Lessons Learned from My Experiences and Future Approaches

AI prompt security is a constantly evolving field. One of the most important lessons I've learned in my nearly 20 years of field experience is that the definition of "best practice" in security constantly changes based on the technology you use and the business context. This is no different in the AI domain.

Last month, I set up an unnecessarily complex input validation pipeline for an AI agent. I was passing every incoming prompt through 5 different regex rules, a sentiment analysis, and a PII (Personally Identifiable Information) checker. This increased the AI response time by an average of 15% and negatively impacted the user experience. I later realized that this agent was just an internal reporting tool and did not process sensitive data. Over-engineering sometimes undermines performance and usability more than it enhances security. At that moment, I understood that it can be more sensible to accept some risks and, in return, achieve a faster system.

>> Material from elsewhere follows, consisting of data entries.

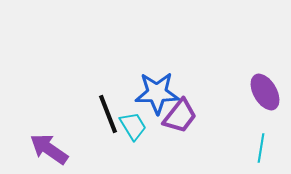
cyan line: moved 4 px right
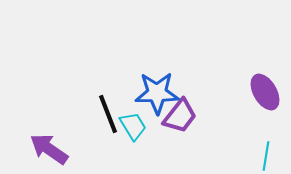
cyan line: moved 5 px right, 8 px down
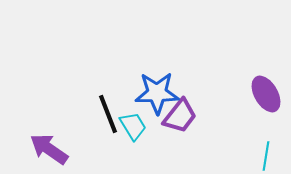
purple ellipse: moved 1 px right, 2 px down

The trade-offs in this area are always present:

  • Security vs. Performance: Stricter security controls generally increase processing time.
  • Security vs. Development Speed: Complex security mechanisms increase development and maintenance costs.
  • Security vs. User Experience: Overly restrictive prompt filters can hinder users' creativity or their ability to get the desired output.

In the future, I believe AI prompt security will become even more automated and adaptive. Systems performing dynamic risk analysis will be able to instantly adjust the security level based on the context of the incoming prompt and the user's past behavior. Furthermore, it's likely that AI models will gain "self-healing" or "self-auditing" capabilities, allowing them to check themselves for vulnerabilities. This could work like AI versions of system monitoring tools such as auditd.

For now, understanding the unique needs of each project and developing a suitable, flexible security strategy is the most appropriate approach. The next step will be to work on "red-teaming" AIs that can automatically detect and fix security vulnerabilities in AI models. I will continue to share new experiences I gain in this area with you.